◆ **Work task**
Repeat every line of the data exactly; the pictures stay out.

◆ **Entries shown**
■ ■ ■
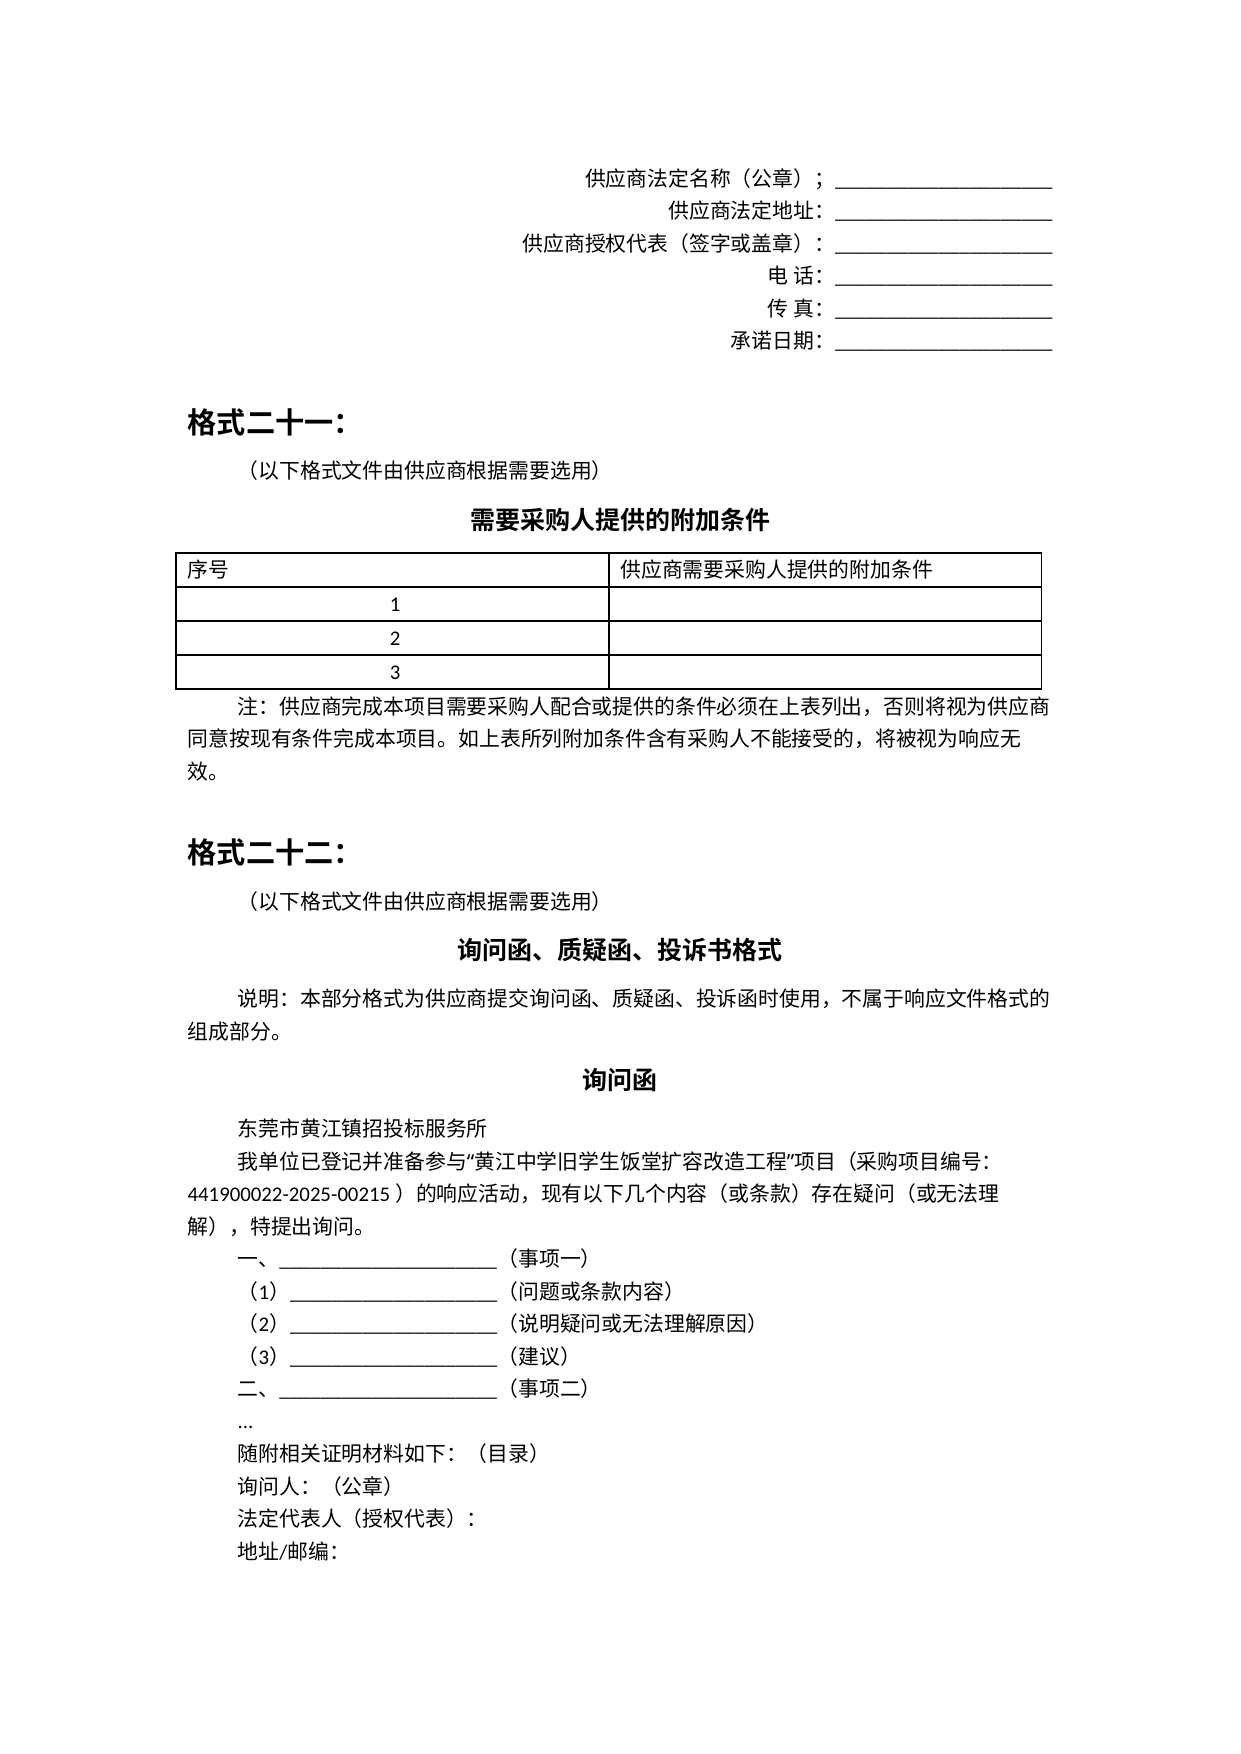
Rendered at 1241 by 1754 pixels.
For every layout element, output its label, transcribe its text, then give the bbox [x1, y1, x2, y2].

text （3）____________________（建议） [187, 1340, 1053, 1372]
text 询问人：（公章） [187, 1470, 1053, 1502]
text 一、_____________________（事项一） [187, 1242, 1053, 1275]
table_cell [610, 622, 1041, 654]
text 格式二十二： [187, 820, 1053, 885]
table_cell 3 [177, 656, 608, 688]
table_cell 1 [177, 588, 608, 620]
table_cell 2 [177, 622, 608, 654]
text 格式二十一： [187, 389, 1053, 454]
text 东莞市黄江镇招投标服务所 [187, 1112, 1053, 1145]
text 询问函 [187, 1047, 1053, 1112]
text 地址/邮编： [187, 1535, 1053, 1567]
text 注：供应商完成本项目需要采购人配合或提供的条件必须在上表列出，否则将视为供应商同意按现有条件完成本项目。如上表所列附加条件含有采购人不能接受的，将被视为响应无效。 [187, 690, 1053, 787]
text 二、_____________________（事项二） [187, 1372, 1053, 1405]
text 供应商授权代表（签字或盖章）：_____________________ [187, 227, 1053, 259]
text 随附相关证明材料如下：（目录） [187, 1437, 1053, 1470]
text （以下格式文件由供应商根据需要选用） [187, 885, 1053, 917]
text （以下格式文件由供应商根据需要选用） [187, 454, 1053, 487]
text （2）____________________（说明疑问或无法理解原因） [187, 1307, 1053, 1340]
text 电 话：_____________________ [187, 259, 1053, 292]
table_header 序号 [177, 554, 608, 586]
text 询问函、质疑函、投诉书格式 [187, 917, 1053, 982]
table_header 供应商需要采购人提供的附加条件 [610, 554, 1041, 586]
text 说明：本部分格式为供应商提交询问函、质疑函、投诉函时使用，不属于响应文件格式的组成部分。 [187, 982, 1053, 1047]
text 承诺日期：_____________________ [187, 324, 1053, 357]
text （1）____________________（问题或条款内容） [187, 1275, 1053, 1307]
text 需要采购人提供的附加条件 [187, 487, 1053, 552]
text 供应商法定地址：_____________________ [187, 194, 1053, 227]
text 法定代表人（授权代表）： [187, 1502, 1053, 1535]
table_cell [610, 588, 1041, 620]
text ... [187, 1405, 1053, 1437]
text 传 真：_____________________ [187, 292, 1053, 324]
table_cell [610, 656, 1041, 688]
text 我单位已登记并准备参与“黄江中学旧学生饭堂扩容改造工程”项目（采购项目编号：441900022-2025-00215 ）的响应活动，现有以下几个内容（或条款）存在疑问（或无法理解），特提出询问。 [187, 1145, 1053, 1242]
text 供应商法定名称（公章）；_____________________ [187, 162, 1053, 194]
■ ■ ■
◆ **Result**
Rendered at 1241 by 1754 pixels.
For every layout element, output its label, transcribe its text, then give the bbox [x1, y1, x2, y2].

text （3）____________________（建议） [187, 1340, 1053, 1372]
text 询问人：（公章） [187, 1470, 1053, 1502]
text 一、_____________________（事项一） [187, 1242, 1053, 1275]
table_cell [610, 622, 1041, 654]
text 格式二十二： [187, 820, 1053, 885]
table_cell 3 [177, 656, 608, 688]
table_cell 1 [177, 588, 608, 620]
table_cell 2 [177, 622, 608, 654]
text 格式二十一： [187, 389, 1053, 454]
text 东莞市黄江镇招投标服务所 [187, 1112, 1053, 1145]
text 询问函 [187, 1047, 1053, 1112]
text 地址/邮编： [187, 1535, 1053, 1567]
text 注：供应商完成本项目需要采购人配合或提供的条件必须在上表列出，否则将视为供应商同意按现有条件完成本项目。如上表所列附加条件含有采购人不能接受的，将被视为响应无效。 [187, 690, 1053, 787]
text 二、_____________________（事项二） [187, 1372, 1053, 1405]
text 供应商授权代表（签字或盖章）：_____________________ [187, 227, 1053, 259]
text 随附相关证明材料如下：（目录） [187, 1437, 1053, 1470]
text （以下格式文件由供应商根据需要选用） [187, 885, 1053, 917]
text （以下格式文件由供应商根据需要选用） [187, 454, 1053, 487]
text （2）____________________（说明疑问或无法理解原因） [187, 1307, 1053, 1340]
text 电 话：_____________________ [187, 259, 1053, 292]
table_header 序号 [177, 554, 608, 586]
text 询问函、质疑函、投诉书格式 [187, 917, 1053, 982]
table_header 供应商需要采购人提供的附加条件 [610, 554, 1041, 586]
text 说明：本部分格式为供应商提交询问函、质疑函、投诉函时使用，不属于响应文件格式的组成部分。 [187, 982, 1053, 1047]
text 承诺日期：_____________________ [187, 324, 1053, 357]
text （1）____________________（问题或条款内容） [187, 1275, 1053, 1307]
text 需要采购人提供的附加条件 [187, 487, 1053, 552]
text 供应商法定地址：_____________________ [187, 194, 1053, 227]
text 法定代表人（授权代表）： [187, 1502, 1053, 1535]
table_cell [610, 588, 1041, 620]
text ... [187, 1405, 1053, 1437]
text 传 真：_____________________ [187, 292, 1053, 324]
table_cell [610, 656, 1041, 688]
text 我单位已登记并准备参与“黄江中学旧学生饭堂扩容改造工程”项目（采购项目编号：441900022-2025-00215 ）的响应活动，现有以下几个内容（或条款）存在疑问（或无法理解），特提出询问。 [187, 1145, 1053, 1242]
text 供应商法定名称（公章）；_____________________ [187, 162, 1053, 194]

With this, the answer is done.